Set down exactly the lines in the records below that run from the line with "hfov_deg: 7.7" to the line with "exposure_s: 1/160", inclusive, and nothing more.

^^^^

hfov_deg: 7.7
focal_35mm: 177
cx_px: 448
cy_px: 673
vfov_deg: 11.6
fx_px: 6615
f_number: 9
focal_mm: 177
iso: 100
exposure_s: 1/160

^^^^

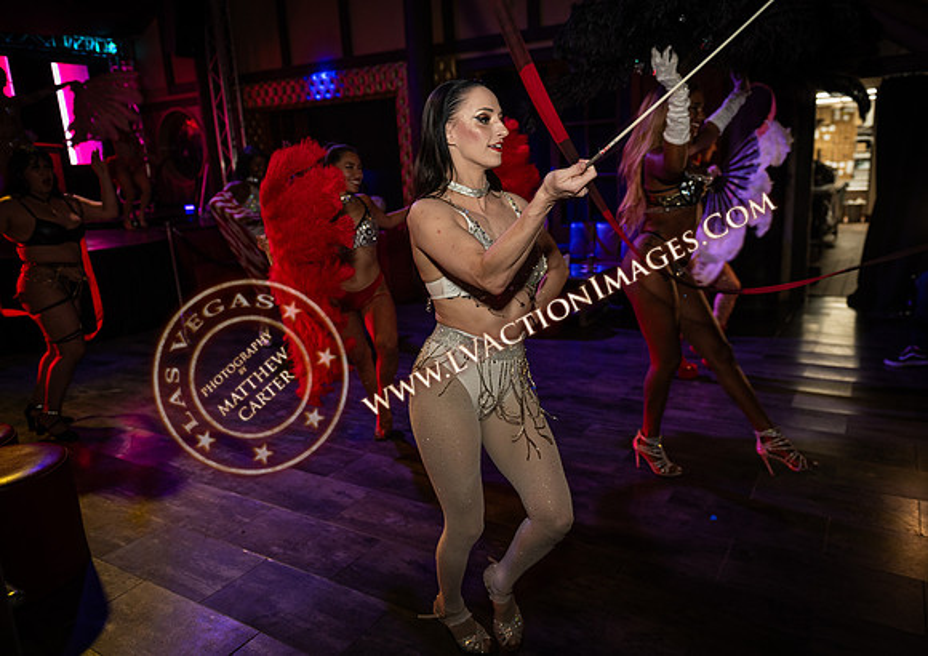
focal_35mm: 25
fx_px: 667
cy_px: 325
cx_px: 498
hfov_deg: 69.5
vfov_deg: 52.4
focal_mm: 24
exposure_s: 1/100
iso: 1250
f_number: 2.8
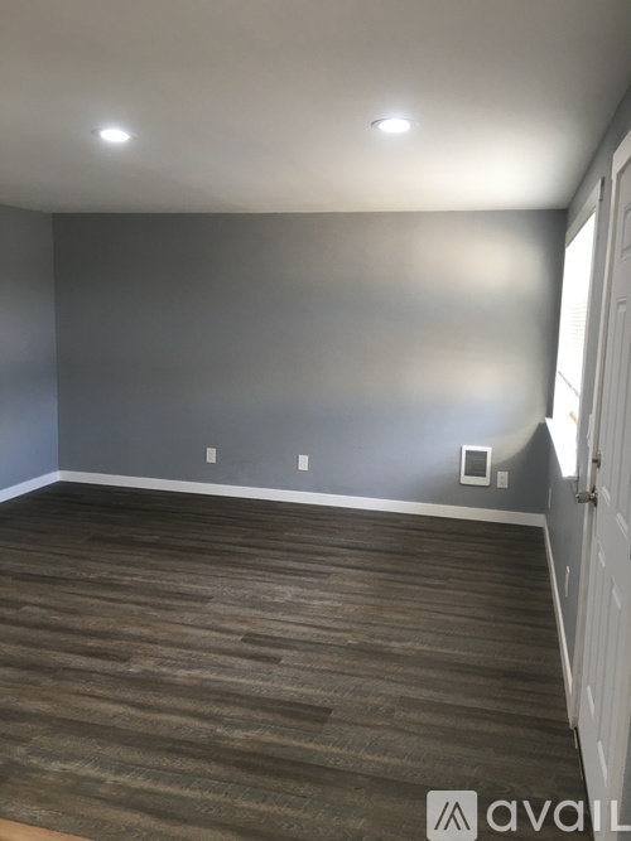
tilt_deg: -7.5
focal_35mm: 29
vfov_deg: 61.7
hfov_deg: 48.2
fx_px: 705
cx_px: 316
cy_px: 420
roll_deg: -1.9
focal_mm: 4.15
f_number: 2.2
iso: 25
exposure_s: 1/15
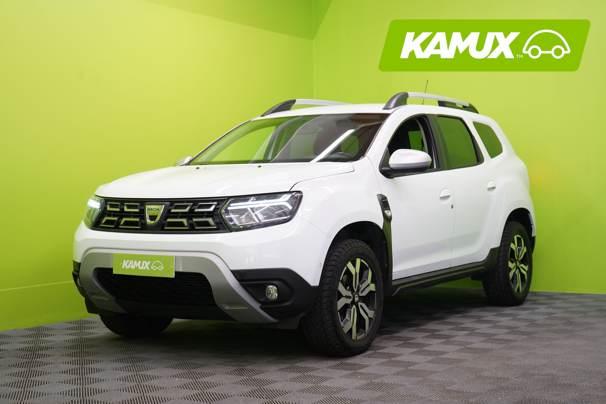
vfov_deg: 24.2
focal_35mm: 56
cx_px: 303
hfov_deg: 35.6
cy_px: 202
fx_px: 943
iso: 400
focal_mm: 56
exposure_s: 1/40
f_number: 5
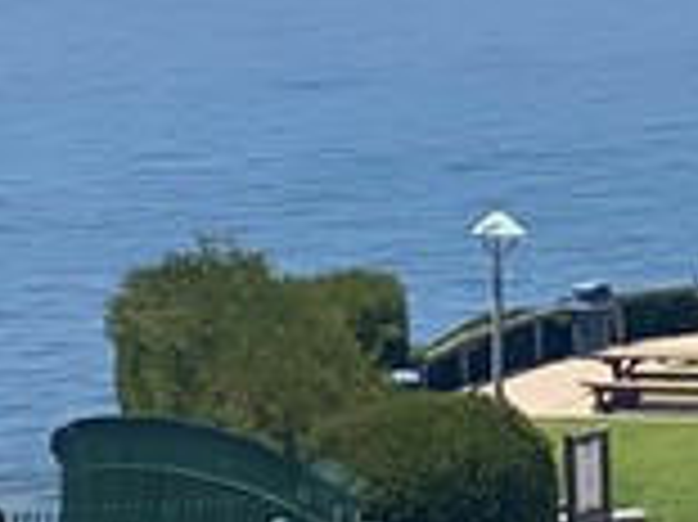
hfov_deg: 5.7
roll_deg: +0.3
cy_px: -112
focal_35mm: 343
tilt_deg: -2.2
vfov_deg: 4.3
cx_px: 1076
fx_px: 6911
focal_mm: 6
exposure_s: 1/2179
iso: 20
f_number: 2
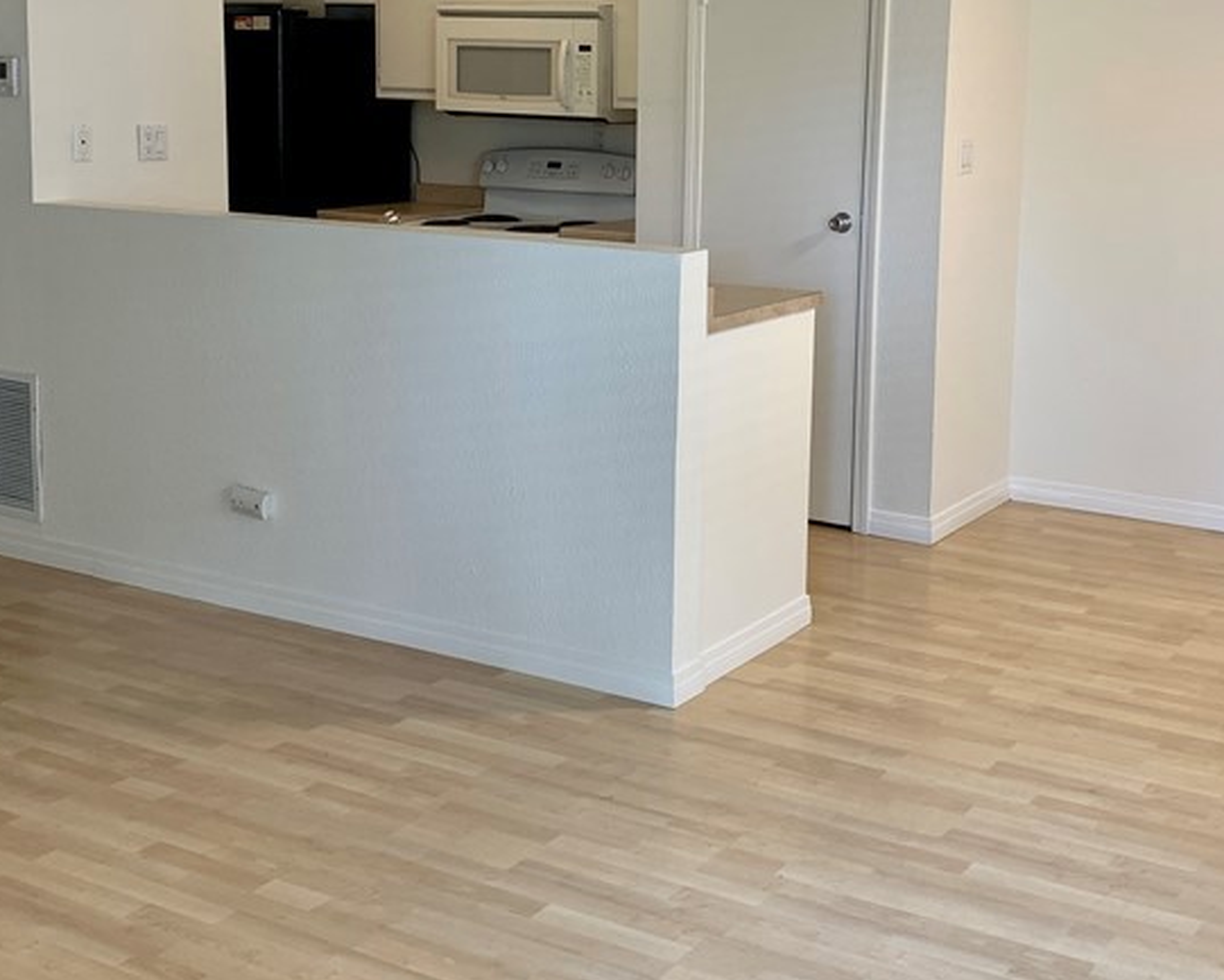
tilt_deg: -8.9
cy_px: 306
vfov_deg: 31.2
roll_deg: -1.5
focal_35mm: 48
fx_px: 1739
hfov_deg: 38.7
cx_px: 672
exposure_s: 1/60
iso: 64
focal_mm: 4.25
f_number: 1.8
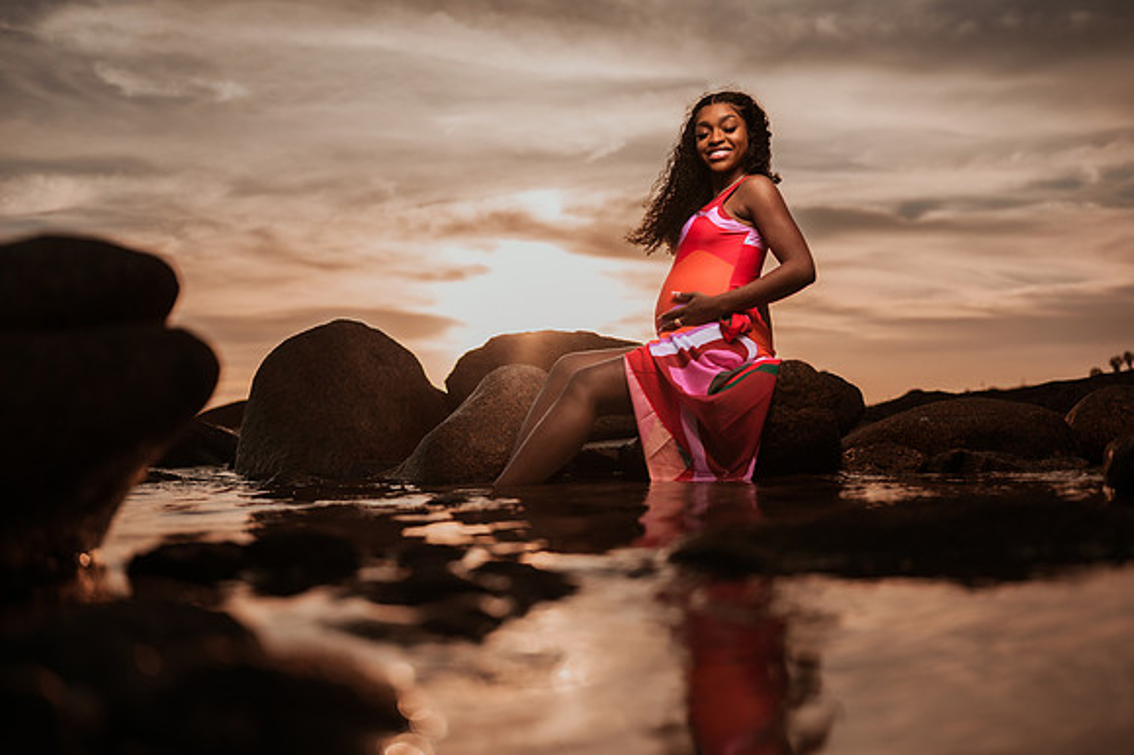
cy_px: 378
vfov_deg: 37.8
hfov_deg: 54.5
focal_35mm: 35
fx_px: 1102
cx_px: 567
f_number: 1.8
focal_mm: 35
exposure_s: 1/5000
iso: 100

^^^^

**ANSWER SPACE:**
hfov_deg: 7.7
focal_35mm: 177
cx_px: 448
cy_px: 673
vfov_deg: 11.6
fx_px: 6615
f_number: 9
focal_mm: 177
iso: 100
exposure_s: 1/160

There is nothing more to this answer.